Some wars look as if they should be easy to stop. The Israeli-Palestinian fighting over the last year or so in Gaza is an example: neither side had any coherent military objective, the Israelis had already withdrawn their settlements, and each claimed that its attacks were purely in retaliation for those of its opponents.

The difficulty with such situations is getting someone to make the first move. But last weekend, quite unexpectedly, it happened. The Palestinian militant groups offered to stop rocket attacks on Israel in return for an end to Israeli military operations in Gaza, and Israel decided to take them at their word.

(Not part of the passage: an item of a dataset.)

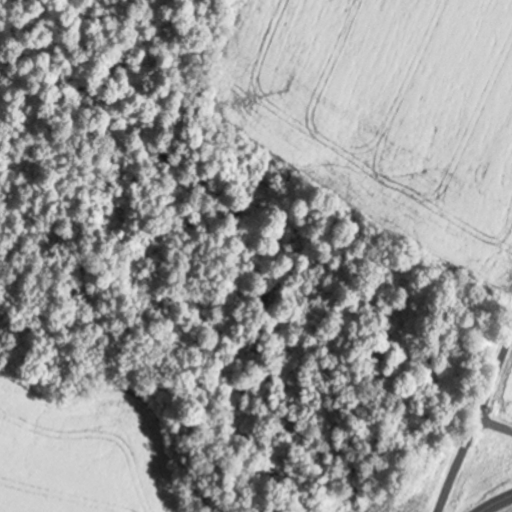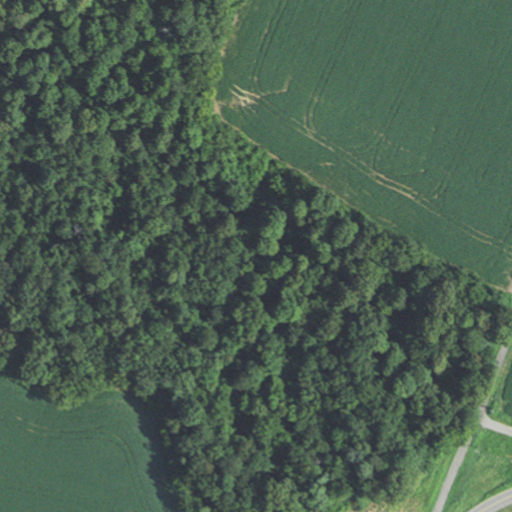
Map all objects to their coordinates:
road: (477, 423)
road: (495, 425)
road: (495, 502)
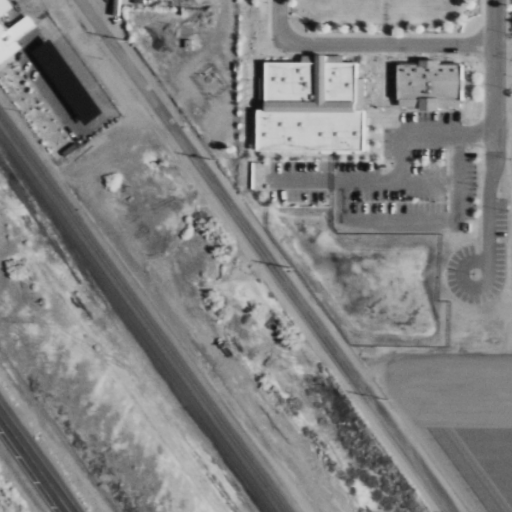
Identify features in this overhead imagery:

So far the ceasefire seems to be holding, to the immense relief of residents in the area. But its long-term prospects are slim unless it can be made a part of a more general settlement. The few rockets that have been fired this week have come from the Al-Aqsa Martyrs Brigades, which claims to be retaliating for Israeli attacks in the West Bank.

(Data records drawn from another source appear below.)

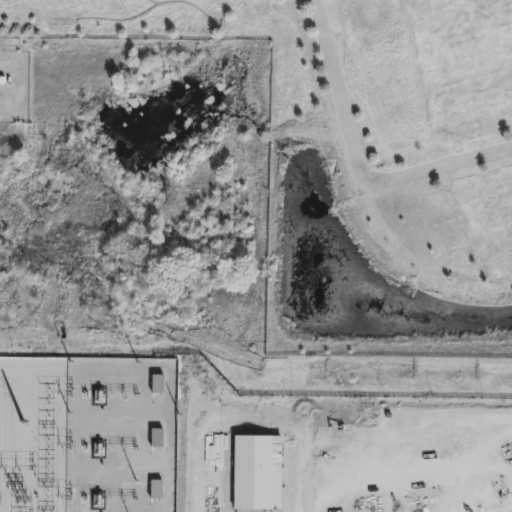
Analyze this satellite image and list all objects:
road: (354, 162)
power substation: (88, 434)
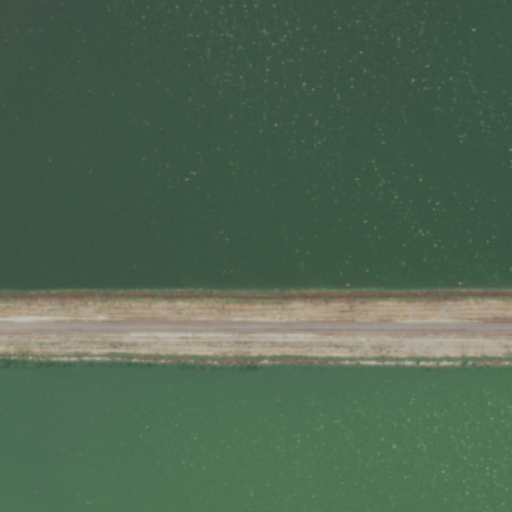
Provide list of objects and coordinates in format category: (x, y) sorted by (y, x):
wastewater plant: (255, 149)
wastewater plant: (256, 256)
road: (256, 326)
wastewater plant: (253, 429)
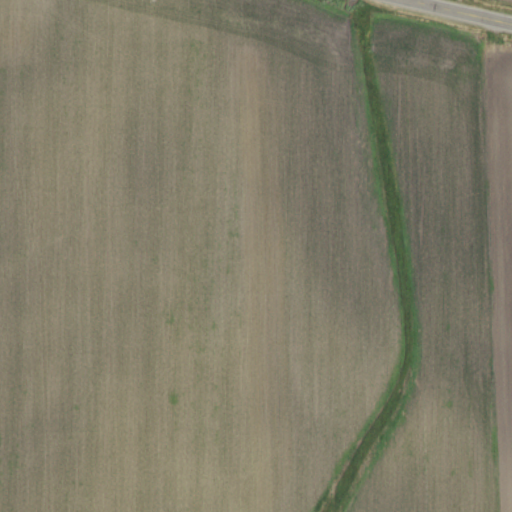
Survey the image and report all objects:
crop: (503, 1)
road: (461, 11)
crop: (246, 258)
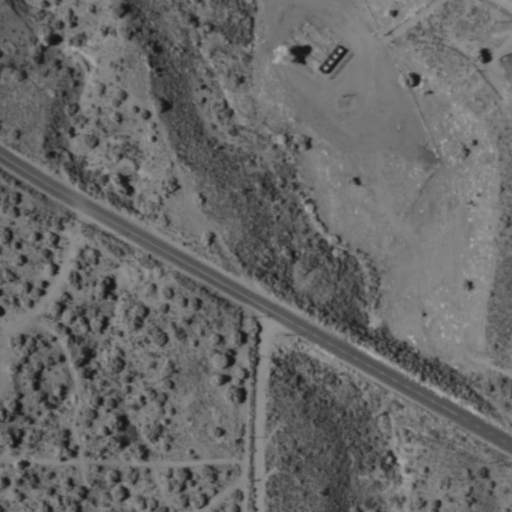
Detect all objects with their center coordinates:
building: (331, 61)
building: (507, 68)
building: (507, 68)
road: (253, 294)
road: (263, 406)
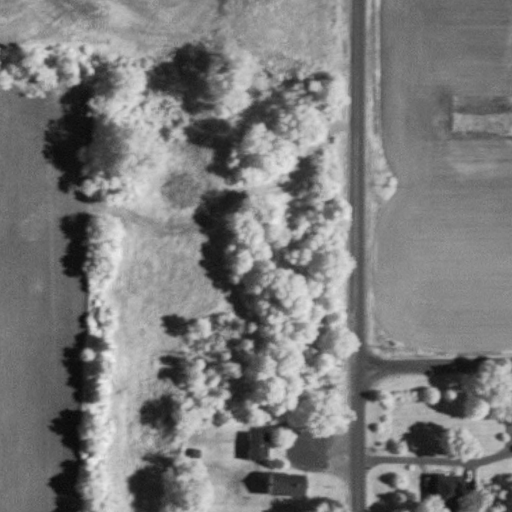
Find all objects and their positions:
road: (358, 255)
road: (435, 364)
building: (257, 447)
road: (438, 463)
building: (286, 486)
building: (444, 493)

Hence the importance of a speech on Monday by Israeli prime minister Ehud Olmert in which he appeared to open the door to wider peace negotiations with the Palestinians.

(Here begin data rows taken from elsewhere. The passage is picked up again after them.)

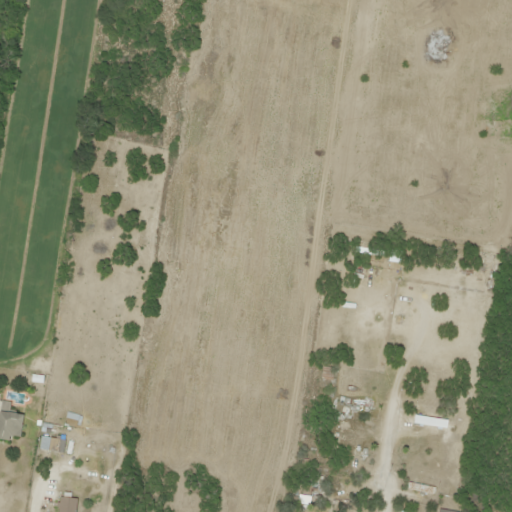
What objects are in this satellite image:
building: (326, 373)
building: (429, 422)
building: (10, 424)
building: (51, 444)
building: (420, 488)
building: (66, 504)
building: (399, 511)
building: (445, 511)
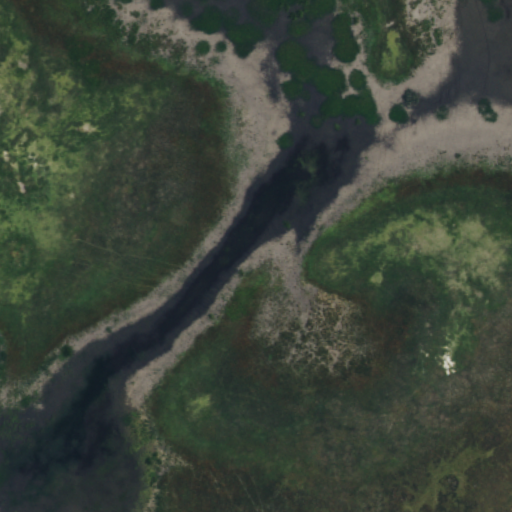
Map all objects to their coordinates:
crop: (255, 255)
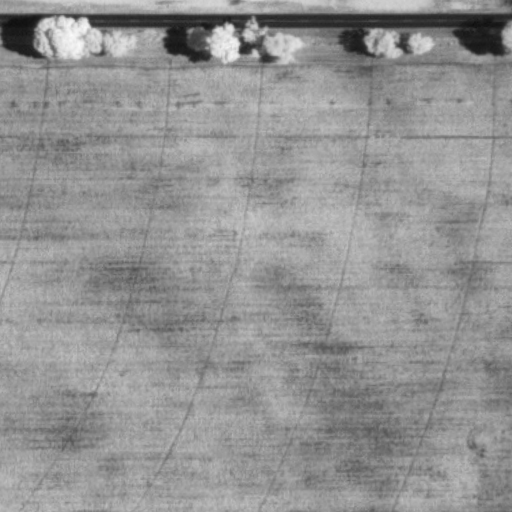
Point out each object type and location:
road: (256, 22)
crop: (255, 290)
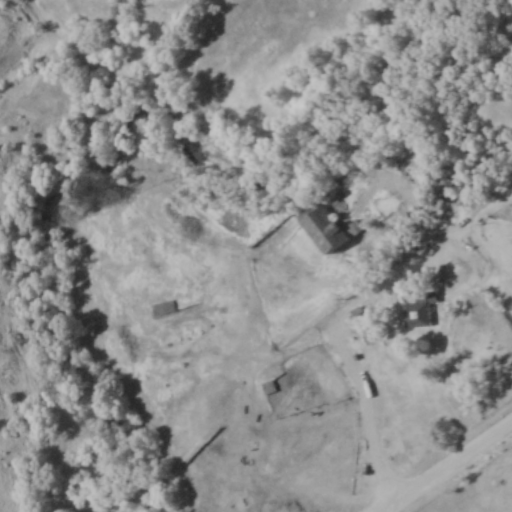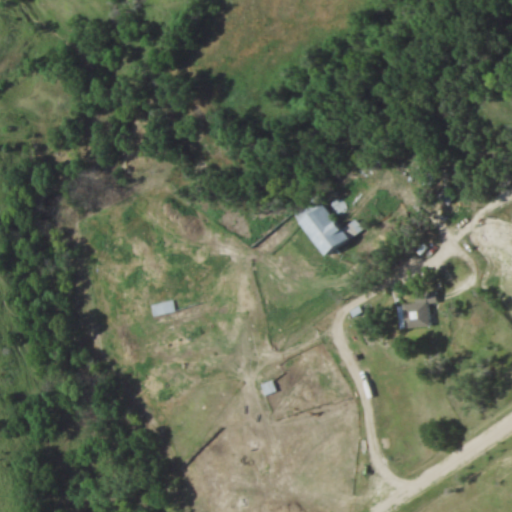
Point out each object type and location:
building: (330, 226)
road: (494, 292)
building: (165, 307)
building: (420, 311)
building: (270, 386)
road: (372, 410)
road: (443, 465)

The Australian’s Martin Chulov yesterday called it “the most important by an Israeli leader since former prime minister Ariel Sharon addressed the UN General Assembly 14 months ago”.

Olmert signalled an end to his previous unilateralism, saying “I hold out my hand in peace to our Palestinian neighbours” and offering the prospect of major concessions leading to the ultimate establishment of a viable Palestinian state.

Some Palestinian representatives have dismissed Olmert’s words. But a sign of their importance is the furious reaction they have aroused on the Israeli right, with hard-line Zionists describing the speech as defeatist and a victory for terrorism.

Israel is divided between those who are convinced that they are fighting World War III, in which any negotiation is tantamount to surrender, and those who realise that the military option is not working and somehow the parties are going to have to start talking to each other.

As an editorial in Le Monde put it on Tuesday, the Gaza ceasefire “has shown the Israeli government that what cannot be obtained by force cannot be obtained by still more force.”